- READING TEXT:
§

If the plug is too hot, the heat path internal in the plug is long and the plugs center electrode can actually become glowing hot, like a glowplug which can touch off preigntion or detonation. The cylinder pressure is to low to have uncontrolled combustion near BDC.

Ques-
There are other things I could obviously use clarification on. Such as detecting a combustion event that is triggered well before the spark event [if there is no sharp rise in pressure]. I know what I call "detonation" can be detected in ways other than listening for it (you can see it in EGTs if you look close enough, same with AFRs) and that EGTs would be an obvious place to look for "pre-ignition" but the main place to look for "detonation" is with sound. From what I know that detection method doesn't work for "pre-ignition". What am I missing here?

Any sort of uncontrolled combustion is going to have an acoustic signature, which is how most knock detection works. There is some stuff using ionization voltage using the plug as a sensor or pizeo electric pressure transducers built into the plug washers. Nissan used this in the VG30DET in Japan in the Cima but perhaps it didn't work well because they did not adopt it into anything else.

Any sort of pressure/thermal damage is detonation damage. Usually you see it on the exhaust side of the piston and or the exhaust valve. Usually the hole in the center of the piston is seen in forced induction applications. I kinda thought that this was more of a function of this being the weakest part of the crown with the longest heat path. The exhaust side damage seems to be more of a street engine or NA engine thing because this side of the combustion chamber is hotter with transient WOT stuff.

These two things are more of my personal opinion based on observations, I haven't done a heat profile study in engine development or anything.
Markingtime
# Markingtime
Sunday, December 19, 2010 7:54 PM
I hope I'm not out of line bringing this dialogue back from the dead, but I am fairly new as a subscriber and just ran across this article. I've understood the theory and practice of water and methanol/water injection since high school but this is the first time I have seen the math. Thanks very much for that, it was very straight forward. There are a couple of points that the article, and subsequent debate, didn't touch on that I would appreciate your comments on.

§

- PROBLEM: From the text on detonation and pre-ignition, copy out the stretch from "If the plug" through "I missing here?" word for word.

- PROVIDED MATERIAL:
§

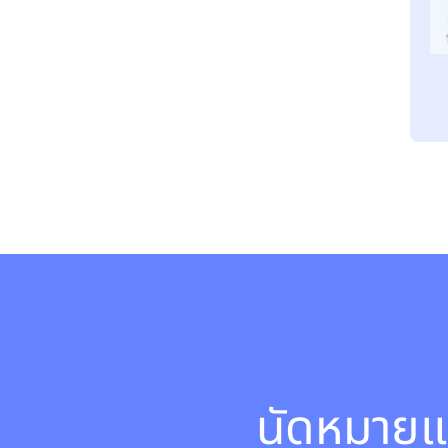
นัดหมายแ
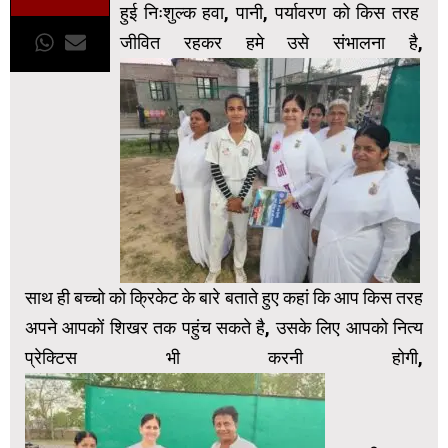
हुई निःशुल्क हवा, पानी, पर्यावरण को किस तरह
जीवित रहकर हमे उसे संभालना है,
साथ ही बच्चो को क्रिकेट के बारे बताते हुए कहां कि आप किस तरह
अपने आपकों शिखर तक पहुंच सकते है, उसके लिए आपको नित्य
प्रेक्टिस भी करनी होगी,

§

- RESPONSE TO THIS EXERCISE:
If the plug is too hot, the heat path internal in the plug is long and the plugs center electrode can actually become glowing hot, like a glowplug which can touch off preigntion or detonation. The cylinder pressure is to low to have uncontrolled combustion near BDC.

Ques-
There are other things I could obviously use clarification on. Such as detecting a combustion event that is triggered well before the spark event [if there is no sharp rise in pressure]. I know what I call "detonation" can be detected in ways other than listening for it (you can see it in EGTs if you look close enough, same with AFRs) and that EGTs would be an obvious place to look for "pre-ignition" but the main place to look for "detonation" is with sound. From what I know that detection method doesn't work for "pre-ignition". What am I missing here?